Em relação aos demais envolvidos no esquema que garantiu a viabilização dos contratos fraudulentos, incluindo o empresário João Lyra e o diretor da BR Distribuidora José Zônis, a investigação continua em andamento na 13ª Vara Federal da Justiça Federal em Curitiba. A medida deve-se a uma ordem para o desmembramento do caso, determinada pelo relator do inquérito, o ministro Edson Fachin.
Denúncias Lava Jato – A denúncia contra o senador Fernando Collor de Melo é a décima apresentada pela procuradora-geral da República, Raquel Dodge, no âmbito da Operação Lava Jato ao Supremo Tribunal Federal. Ao todo, 37 pessoas foram denunciadas pelos crimes de corrupção, lavagem de dinheiro, organização criminosa e peculato.

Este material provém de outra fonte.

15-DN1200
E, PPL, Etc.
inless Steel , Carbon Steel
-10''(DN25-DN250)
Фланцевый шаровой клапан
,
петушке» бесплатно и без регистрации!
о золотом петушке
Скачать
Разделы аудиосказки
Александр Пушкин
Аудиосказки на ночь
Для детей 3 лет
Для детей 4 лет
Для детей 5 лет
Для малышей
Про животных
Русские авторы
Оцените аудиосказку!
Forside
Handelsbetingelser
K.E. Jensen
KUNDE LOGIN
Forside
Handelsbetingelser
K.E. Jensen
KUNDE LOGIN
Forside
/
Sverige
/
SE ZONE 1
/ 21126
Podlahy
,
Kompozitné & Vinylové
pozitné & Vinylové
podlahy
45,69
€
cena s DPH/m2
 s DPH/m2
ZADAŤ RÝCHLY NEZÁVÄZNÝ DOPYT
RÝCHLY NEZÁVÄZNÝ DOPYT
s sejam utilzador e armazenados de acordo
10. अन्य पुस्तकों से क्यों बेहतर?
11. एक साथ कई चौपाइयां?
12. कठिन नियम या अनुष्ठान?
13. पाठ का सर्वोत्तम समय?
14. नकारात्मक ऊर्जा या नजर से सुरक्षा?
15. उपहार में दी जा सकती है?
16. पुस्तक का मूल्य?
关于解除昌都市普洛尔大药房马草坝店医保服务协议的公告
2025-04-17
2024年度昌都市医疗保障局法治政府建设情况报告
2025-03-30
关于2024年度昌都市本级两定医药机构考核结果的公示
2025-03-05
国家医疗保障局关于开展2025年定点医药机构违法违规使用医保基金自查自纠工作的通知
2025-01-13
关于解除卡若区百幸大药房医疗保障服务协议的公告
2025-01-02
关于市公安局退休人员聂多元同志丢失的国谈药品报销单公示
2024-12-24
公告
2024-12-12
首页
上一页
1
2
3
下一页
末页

Em quatro casos, a ação foi remetida à primeira instância após perda de foro dos envolvidos ou em decorrência do entendimento mais restritivo da aplicação do instrumento, adotado em maio de 2018 pelo STF (Questão de Ordem 937). Outras quatro denúncias aguardam deliberação da Suprema Corte quanto ao recebimento. Um dos casos – o que envolve o ex-ministro Geddel Vieira Lima e o irmão, o ex-deputado federal Lúcio Vieira Lima – está em fase final de tramitação.